1) For cache-friendliness, try to ensure each operation's required memory is in a continuous memory region, and preferably accessed linearly from start to end. For example updating a particle system or an animated skeleton. Avoid "jumping" from heap object to another through pointers. A well-structured entity-component system is possibly a good match here, at least if the systems don't need accessing each other's data a lot.
2) A typical approach nowadays is to structure the execution of a frame into a task graph, and the tasks are executed on any available cores by worker threads. Data from each task or operation flows to the next, for example physics simulation & animation together produce the final positions of game objects, which go to culling, from which a visible object list goes to render command generation, which is finally submitted to the graphics API. When the culling / render stage for the current frame is running, you can already be calculating the logic for the next frame.

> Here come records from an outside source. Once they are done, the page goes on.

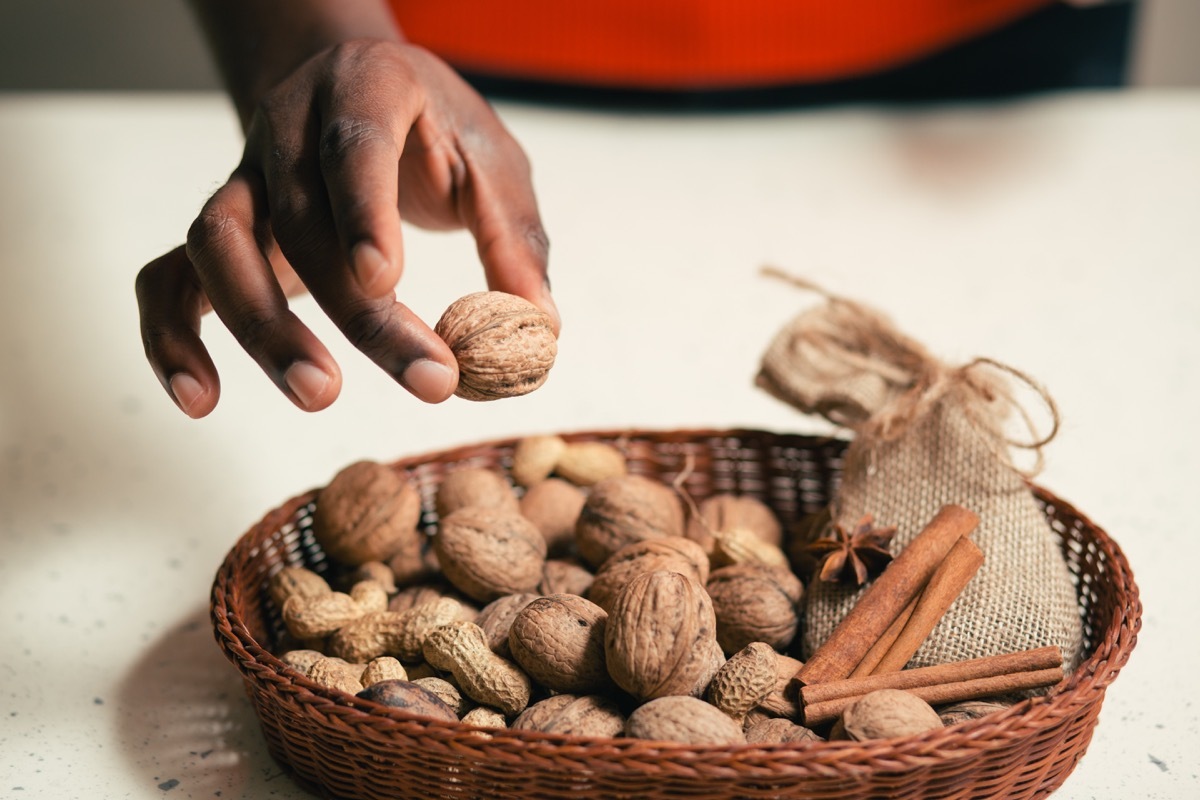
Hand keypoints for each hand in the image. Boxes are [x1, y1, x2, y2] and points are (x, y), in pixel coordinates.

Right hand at [136, 40, 556, 417]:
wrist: (355, 88)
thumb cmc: (433, 128)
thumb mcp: (490, 161)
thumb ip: (513, 237)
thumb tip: (542, 329)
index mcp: (365, 89)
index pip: (354, 145)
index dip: (362, 211)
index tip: (386, 280)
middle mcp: (289, 128)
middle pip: (299, 218)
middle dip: (360, 311)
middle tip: (429, 379)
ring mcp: (244, 178)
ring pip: (217, 243)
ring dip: (260, 325)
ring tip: (319, 393)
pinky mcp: (222, 228)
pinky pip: (169, 276)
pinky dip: (169, 336)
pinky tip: (200, 399)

For both points 1 & 2 it's probably best to keep scripting for low-volume, high-level operations (e.g. ask pathfinding to start moving this object toward position x) or configuration (stats of game objects, list of render passes and postprocess effects for the actual rendering code). For such infrequent use even a singlethreaded script VM could be fine.
Here's Naughty Dog talking about their engine's multithreading & memory allocation: http://www.gdcvault.com/play/1022186/Parallelizing-the-Naughty-Dog-Engine
Also old Bitsquid development blog entries may be interesting reading: http://bitsquid.blogspot.com/